══ DATA IN THIS EXERCISE ══

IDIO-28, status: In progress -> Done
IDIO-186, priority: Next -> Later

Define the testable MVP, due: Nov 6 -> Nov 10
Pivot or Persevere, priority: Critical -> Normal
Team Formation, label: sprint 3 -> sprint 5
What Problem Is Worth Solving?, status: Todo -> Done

═══

INSTRUCTIONS TO FOLLOW:
Every line of the listing should be printed again exactly.

TASK RESULT:
IDIO-28, status: In progress -> Done
IDIO-186, priority: Next -> Later

Define the testable MVP, due: Nov 6 -> Nov 10
Pivot or Persevere, priority: Critical -> Normal
Team Formation, label: sprint 3 -> sprint 5
What Problem Is Worth Solving?, status: Todo -> Done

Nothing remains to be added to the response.